# [What you will do]
Skip the pictures. Return exactly the lines from the one containing "camera: 15 degrees right, 0 degrees up" through the end of the entries below.

Input: Begin

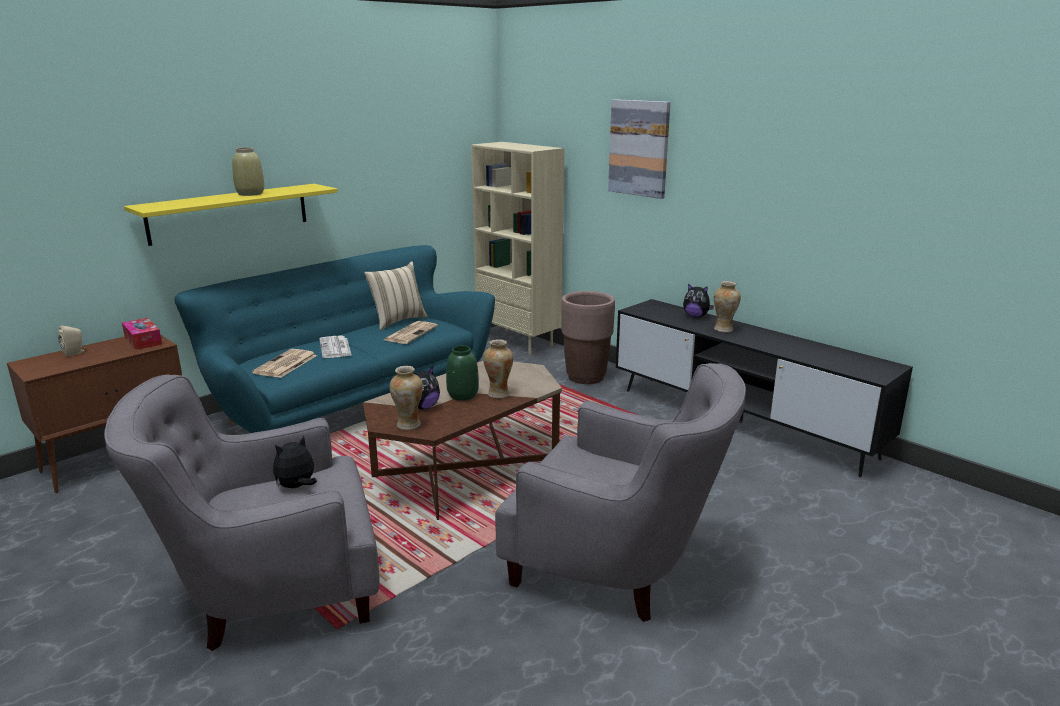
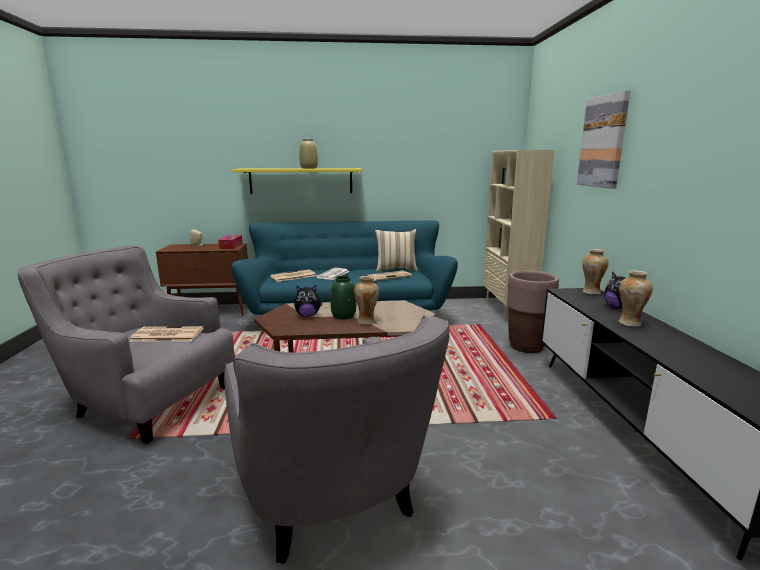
camera: 40 degrees right, 5 degrees down
plush toy [273,436,317,488] -> newspaper [129,326,204,342]
vase [389,366,423,430] -> vase moved to [582,249,608,295]

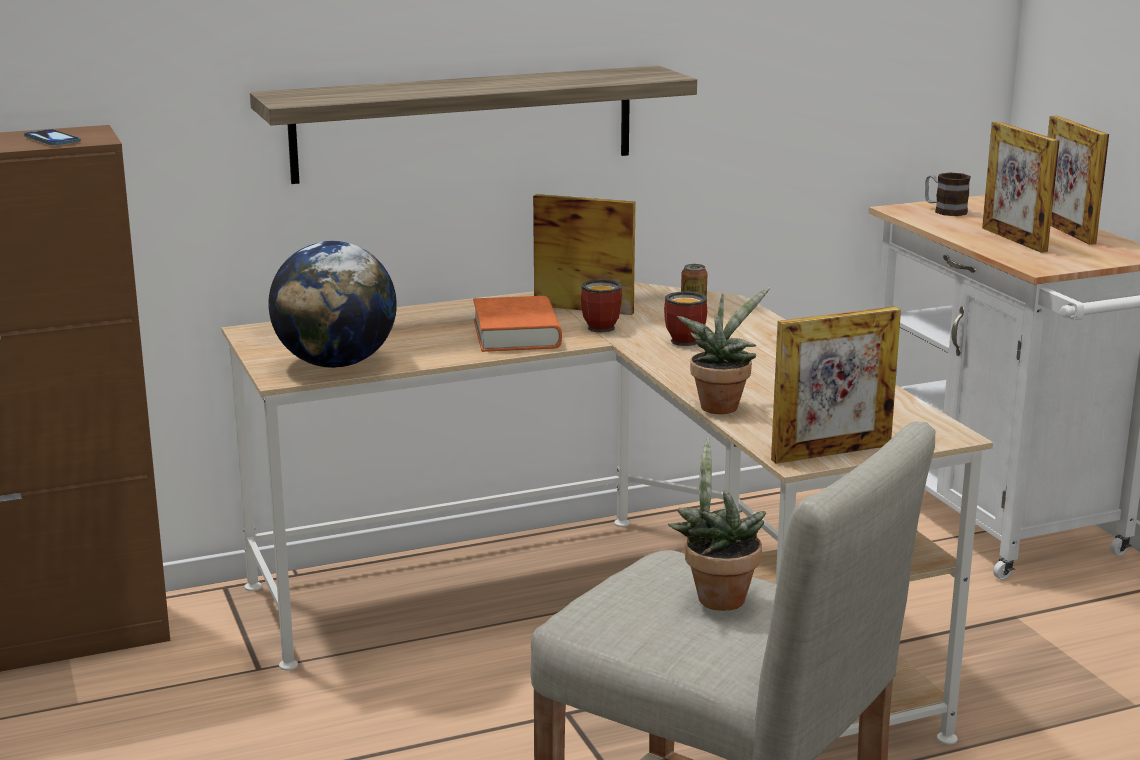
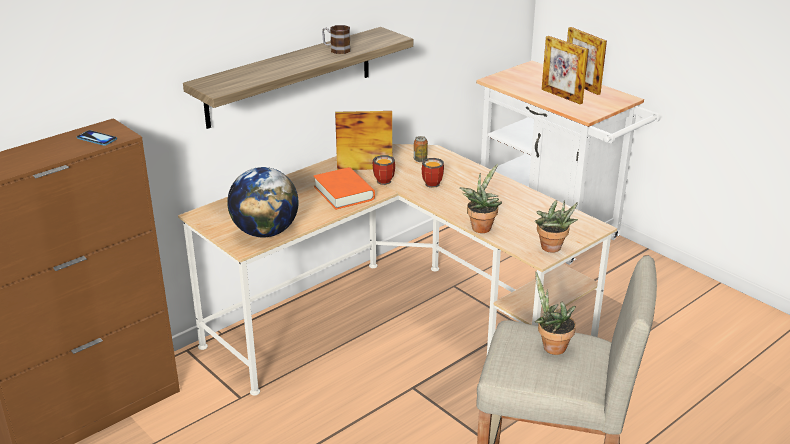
camera: 20 degrees left, 10 degrees up
picture frame [771,306,901,464] -> potted plant [535,200,578,253]
mug [925,173,971,216] -> mug moved to [322,25,351,54]

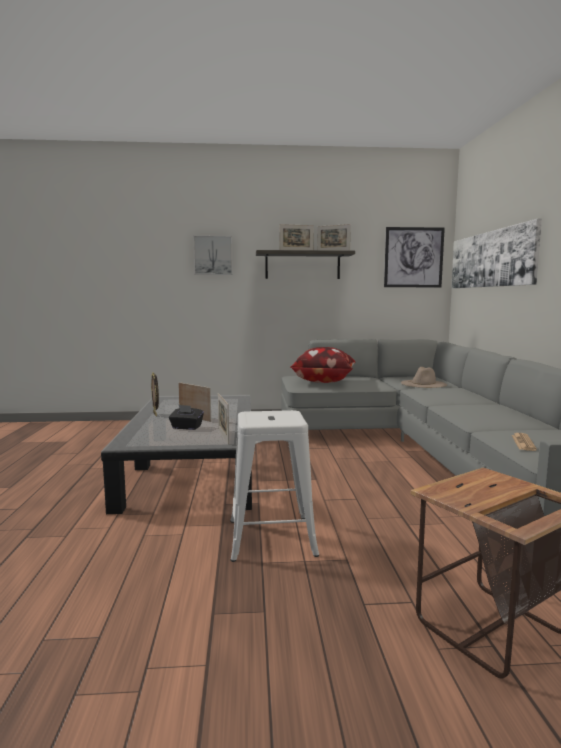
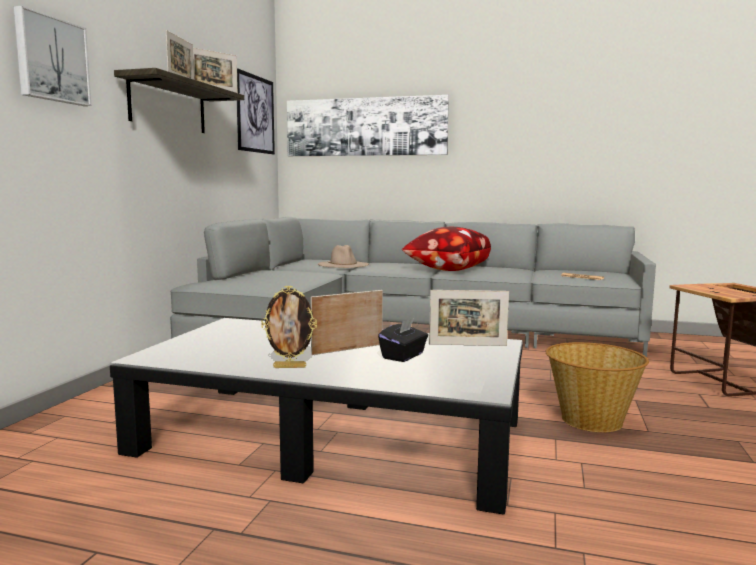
camera: 70 degrees left, 0 degrees up
white stool [230,410,319,562] -> basket [545,342,649,432]
pillow [290,347,356,383] -> pillow moved to [402,227,491,271]

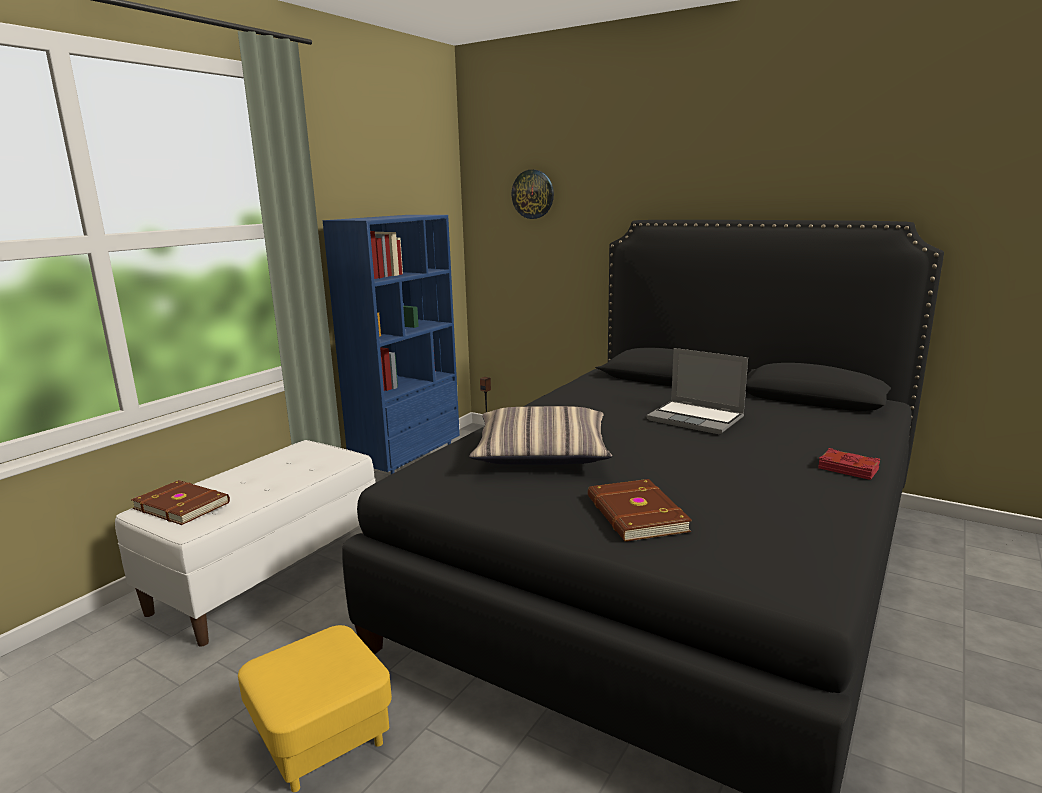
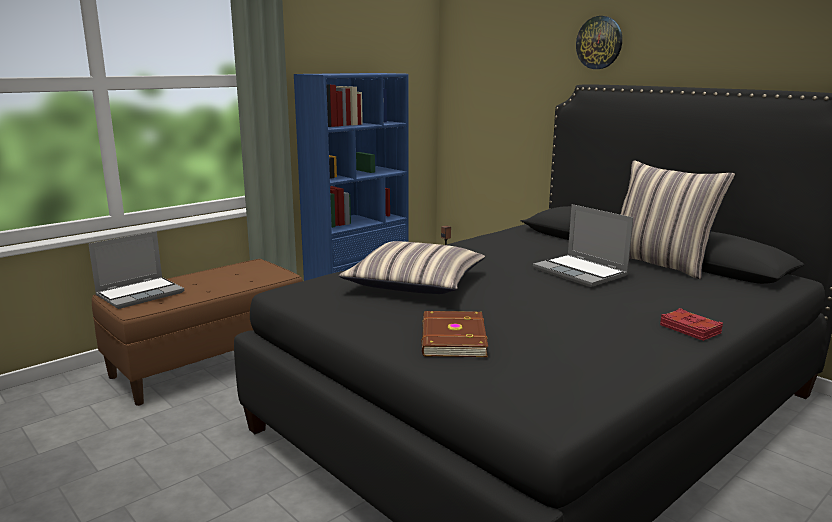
camera: 15 degrees right, 0 degrees up
white bench [115,440,375,647] -> brown bench [92,259,303,406]
brown book [131,480,230,525] -> laptop [88,231,184,309]
yellow ottoman [238,625,392,792] -> none
wall clock [512,170,554,219] -> wall clock moved to [576,16,622,69]
none -> pillow [621,160,735,279]

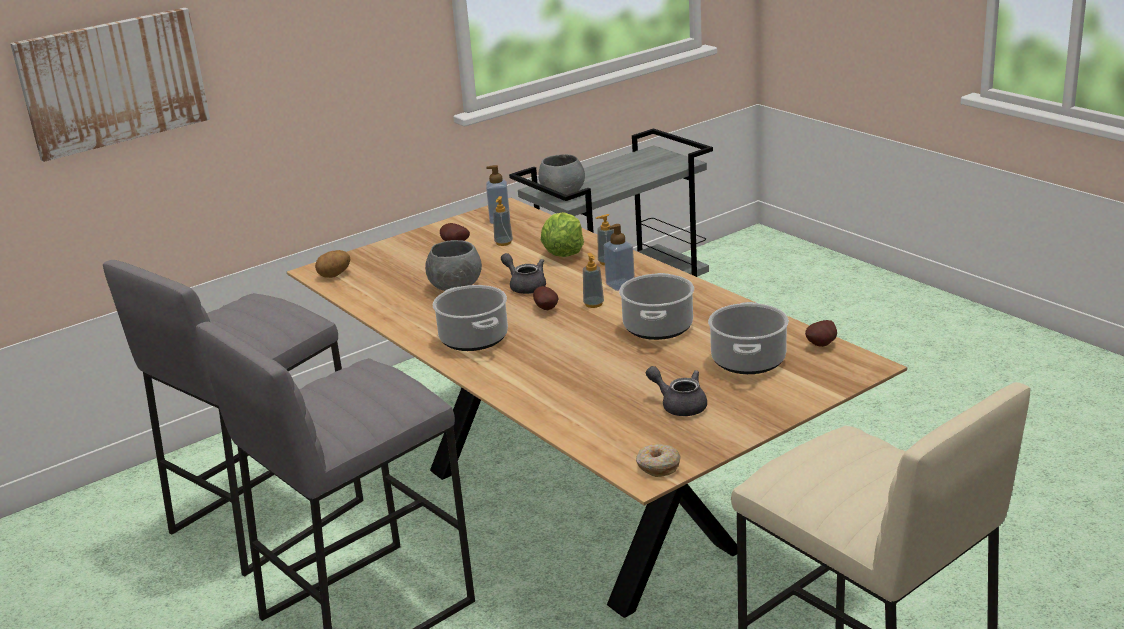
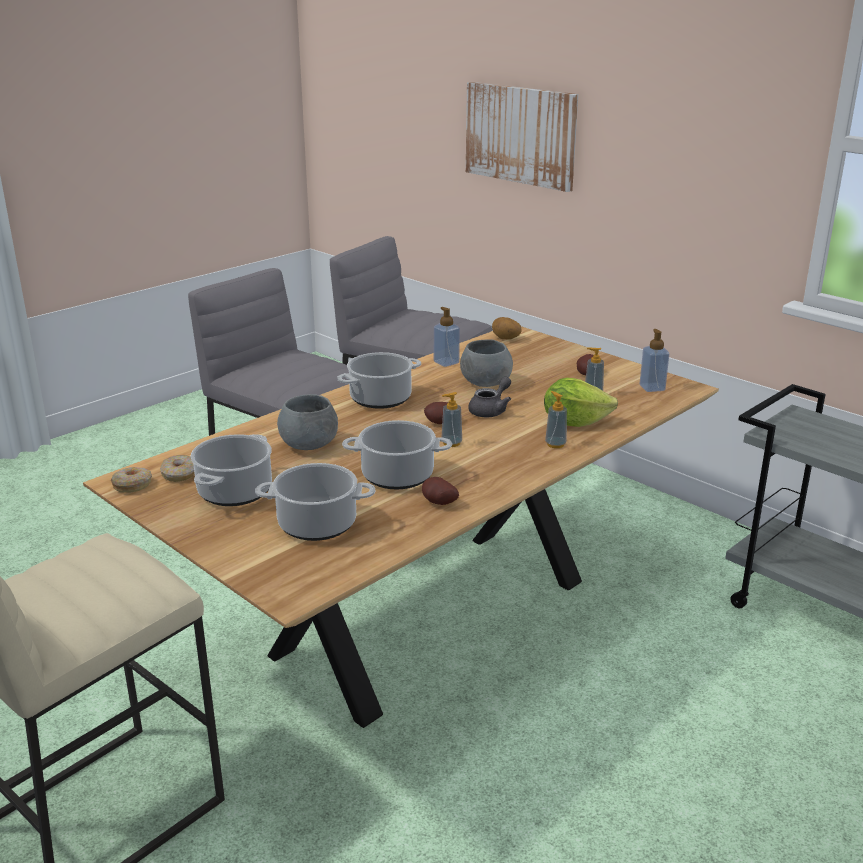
camera: 80 degrees right, 0 degrees up
grey bowl [538,154,585,195] -> grey bowl moved to [277,394,338,450]
soap dispenser [604,224,635,291] -> soap dispenser moved to [434,307,460,367]
grey teapot [646,366,707,416] -> cooking pot [190,434,272,506]
potato [805,320,837,347] -> potato moved to [422,477,459,505]
none -> donut [160,455,194,482]

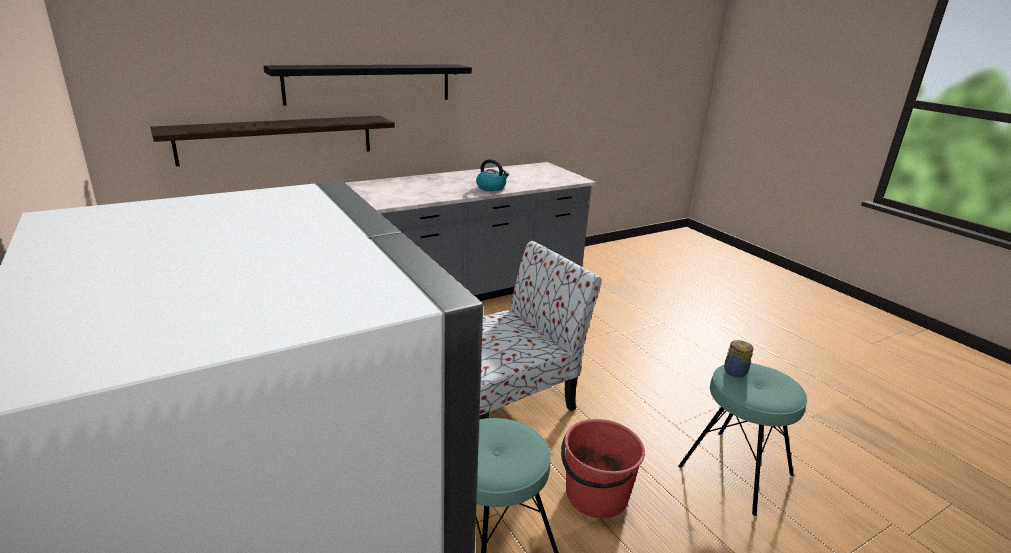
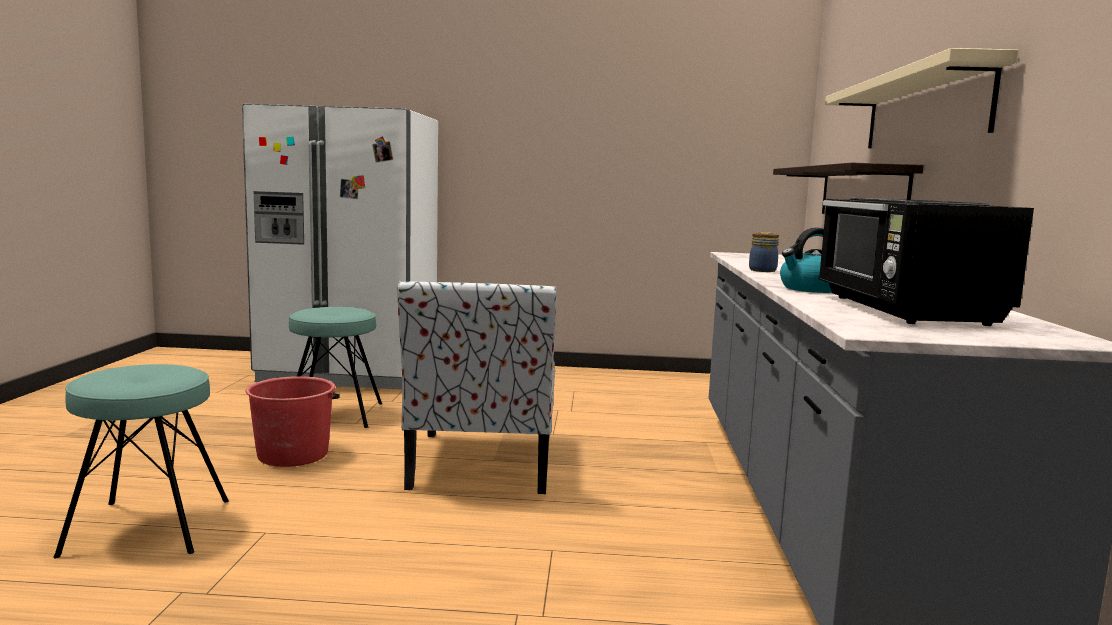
camera: 125 degrees right, 15 degrees down
black shelf [263,64,472,106] -> beige shelf [825,48,1018,148]
jar [724,340,753,377] -> jar moved to [749,232,779,272]
none -> black microwave [818,198,1034,326]

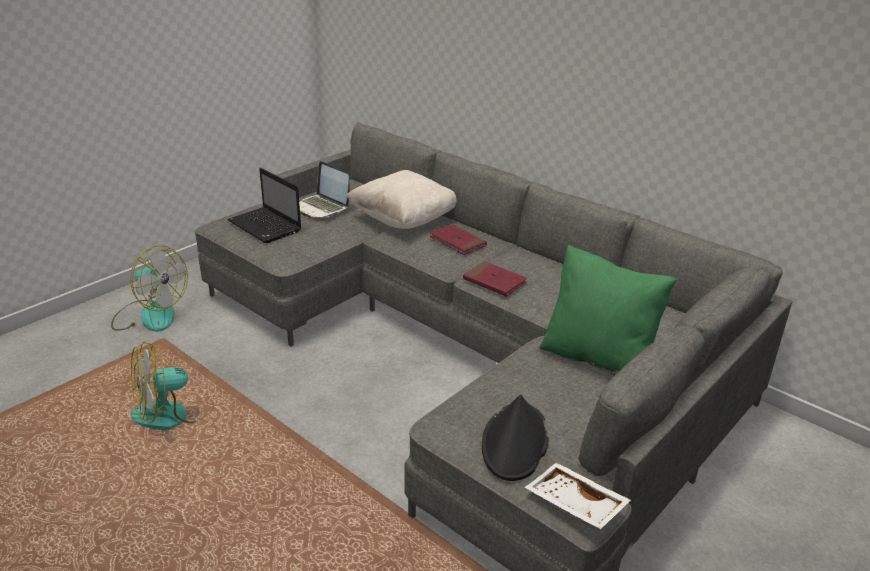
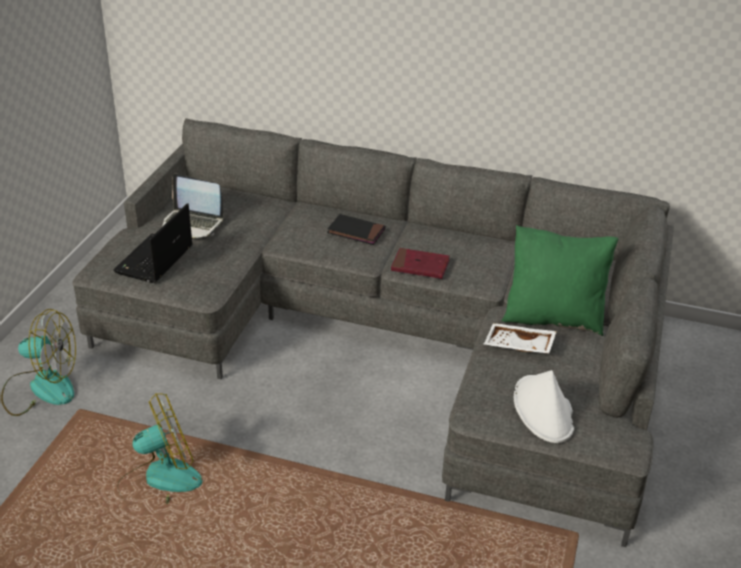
camera: 25 degrees left, 5 degrees up
fan [131,341,214,430] -> fan turned 150 degrees counterclockwise [118,393,202,504]
laptop [227,168,301,243] -> laptop turned 90 degrees clockwise [113,203,193,283]
beige pillow [345,170,456,229] -> none
red book [429,224,487,255] -> black book [327,214,385,245]
black hat [482,395,549,481] -> white hat [514,370,574,443]
white tray [525,463,631,529] -> white tray moved to [484,323,557,354]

Input: End

# [Solution]
camera: 15 degrees right, 0 degrees up
white bench [115,440,375,647] -> brown bench [92,259,303,406]
brown book [131,480,230,525] -> laptop [88,231,184,309]
yellow ottoman [238,625,392,792] -> none
wall clock [512,170,554,219] -> wall clock moved to [576,16,622,69]
none -> pillow [621,160,735,279]

camera: 80 degrees right, 0 degrees up
grey bowl [538,154,585,195] -> grey bowl moved to [277,394,338,450]
soap dispenser [604,224,635,291] -> soap dispenser moved to [434,307,460,367]
grey teapot [646,366,707,416] -> cooking pot [190,434,272,506]
potato [805,320,837,347] -> potato moved to [422,477,459,505]
none -> donut [160,455,194,482]

camera: 125 degrees right, 15 degrees down
black shelf [263,64,472,106] -> beige shelf [825,48,1018,148]
jar [724,340,753,377] -> jar moved to [749,232,779,272]
none -> black microwave [818,198,1034,326]

camera: 25 degrees left, 5 degrees up
fan [131,341,214,430] -> fan turned 150 degrees counterclockwise [118,393,202,504]
laptop [227,168,301,243] -> laptop turned 90 degrees clockwise [113,203,193,283]
beige pillow [345,170,456,229] -> none
red book [429,224,487,255] -> black book [327,214,385,245]
black hat [482,395,549,481] -> white hat [514,370,574,443]
white tray [525,463,631,529] -> white tray moved to [484,323,557,354]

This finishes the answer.